→ Texte présenté
Extrait du Magazine littéraire n°459, 1er décembre 2006.

 

 

Pour mieux lire l’œuvre

Au temps de Daniel Defoe

L’Angleterre il y a 300 ans

Pour comprendre et apprécier Robinson Crusoé dans toute sa richesse, il faut se transporter dans l’Angleterre qui a vu naître et vivre Daniel Defoe.

C’est une des principales puissances de l’Europe. Gouvernée par des rois ou des reines, elle croit dans le progrès, encourage le travail, la réussite et l’argent. Son commerce très florissant profite à une bourgeoisie qui aime entreprendre et faire des bénéfices. Daniel Defoe, fils d’un marchand de chandelles, mari d’une fille de commerçants et lui-même homme d’affaires sera un des représentants les plus dynamiques de cette classe sociale ambitieuse. Et un modèle pour le personnage de Robinson devenu, au terme de ses aventures, un riche propriétaire (« je me réservai la propriété de tout »).

→ Consigne
Recopiez sans rien changer le passage de l'extrait sur l'Angleterre de Daniel Defoe qui commence aux mots « Extrait du Magazine » et s'arrête après « vivre Daniel Defoe. ».

→ Données recueillies
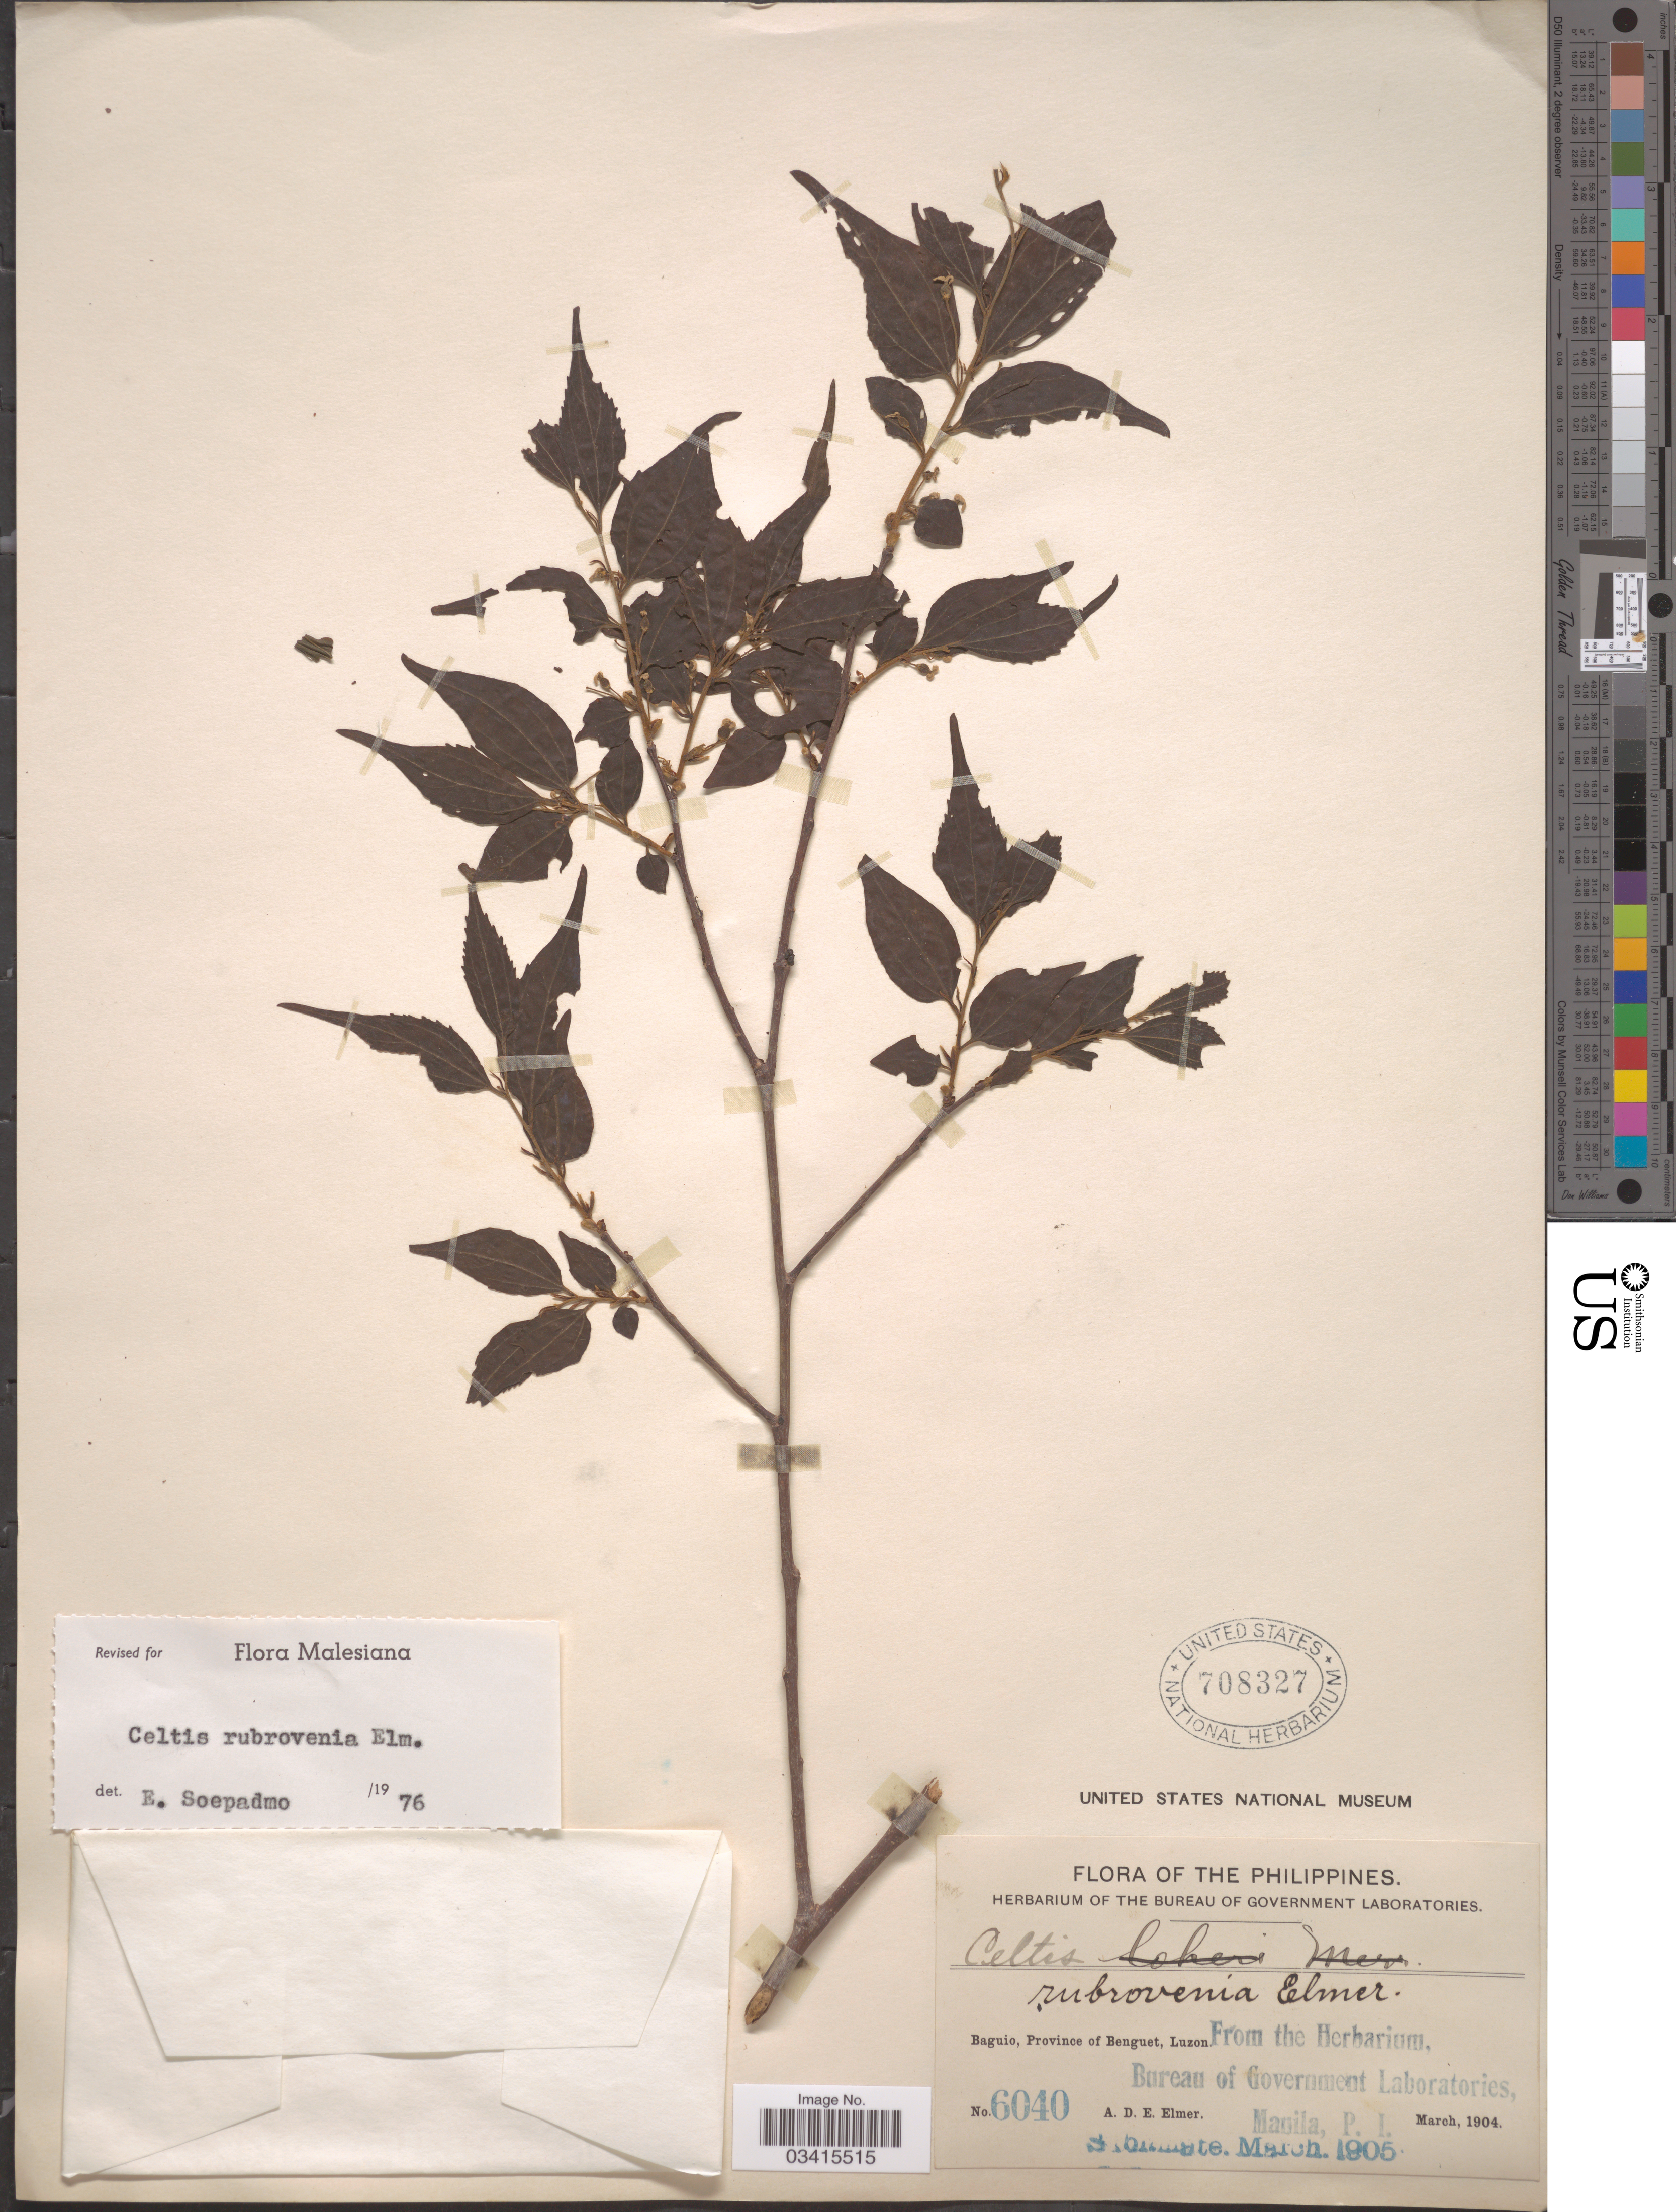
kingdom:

→ Réponse complète
Extrait du Magazine littéraire n°459, 1er décembre 2006.

 

 

Pour mieux lire l’œuvre

Au temps de Daniel Defoe

L’Angleterre il y a 300 ans

Pour comprendre et apprécier Robinson Crusoé dans toute sa richesse, il faut se transporter dans l’Angleterre qui a vu naître et vivre Daniel Defoe.